By Luca Badetti
There is a quiet stream of tenderness that irrigates our world: it sustains people, it nourishes relationships and it transforms society. We often hear of harsh and difficult news happening globally and yet, at the same time, the power of tenderness keeps bringing forth good fruit, often without us realizing its presence in our everyday lives.
During mealtimes, resident scholars help ensure that The Lay Centre dining room is a welcoming place, taking care of little important elements like table decorations and floral arrangements.
Although these little touches are not essential, they are important — they express well the gratuity of tenderness. The resident community helps to create a warm, colourful and pleasant atmosphere, in which people can feel welcomed, taken care of and respected.
Around the table, tenderness is also demonstrated day after day in other small ways: when someone serves water to another or offers them dessert, when someone empathizes with the other and checks in on how they are doing or offers them a quiet presence after a long day.

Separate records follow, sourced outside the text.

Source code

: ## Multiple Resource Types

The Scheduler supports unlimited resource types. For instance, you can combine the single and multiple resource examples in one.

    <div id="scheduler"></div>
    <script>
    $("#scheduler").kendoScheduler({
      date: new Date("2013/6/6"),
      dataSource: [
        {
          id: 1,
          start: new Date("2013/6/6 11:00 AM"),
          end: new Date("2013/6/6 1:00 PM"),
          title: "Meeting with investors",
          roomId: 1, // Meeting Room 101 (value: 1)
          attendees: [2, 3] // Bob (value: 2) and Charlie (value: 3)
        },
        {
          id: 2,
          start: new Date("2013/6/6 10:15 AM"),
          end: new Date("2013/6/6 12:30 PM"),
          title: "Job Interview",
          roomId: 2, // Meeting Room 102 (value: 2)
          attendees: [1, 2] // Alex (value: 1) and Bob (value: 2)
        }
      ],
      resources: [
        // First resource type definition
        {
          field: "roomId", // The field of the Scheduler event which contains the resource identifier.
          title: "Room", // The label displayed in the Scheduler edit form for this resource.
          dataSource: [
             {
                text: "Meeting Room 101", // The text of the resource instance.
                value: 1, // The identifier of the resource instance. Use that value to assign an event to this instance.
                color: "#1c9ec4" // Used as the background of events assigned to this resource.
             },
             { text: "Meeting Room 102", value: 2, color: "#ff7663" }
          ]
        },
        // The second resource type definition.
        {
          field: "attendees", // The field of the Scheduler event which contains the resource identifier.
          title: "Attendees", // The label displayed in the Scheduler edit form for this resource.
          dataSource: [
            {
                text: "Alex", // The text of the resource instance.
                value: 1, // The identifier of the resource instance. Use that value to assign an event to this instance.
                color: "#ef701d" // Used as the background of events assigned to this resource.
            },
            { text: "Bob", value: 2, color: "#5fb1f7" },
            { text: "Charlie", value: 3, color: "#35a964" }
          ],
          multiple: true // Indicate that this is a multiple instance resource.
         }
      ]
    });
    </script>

Although tenderness has often been relegated to the sentimental sphere, its breadth is much wider. Tenderness is a stance with which we approach ourselves and others with gentle respect. When we respect the other, we recognize them as precious and reveal this to them by our demeanour and actions.
Through gentleness, we accept our common humanity, with both its joys and struggles, and seek to welcome the other with great delicacy, seeking not to hurt them in any way.
The prophet Isaiah speaks of the Servant of the Lord using these words, which Christian tradition applies to Christ: “He will not cry out, nor shout, nor make his voice heard in the street. A bruised reed he will not break, and a dimly burning wick he will not quench” (Is. 42:2-3).
Though injustice fills the headlines, let’s not forget to nurture and be grateful for those ordinary spaces in which we experience and give tenderness, a loving respect so profoundly human.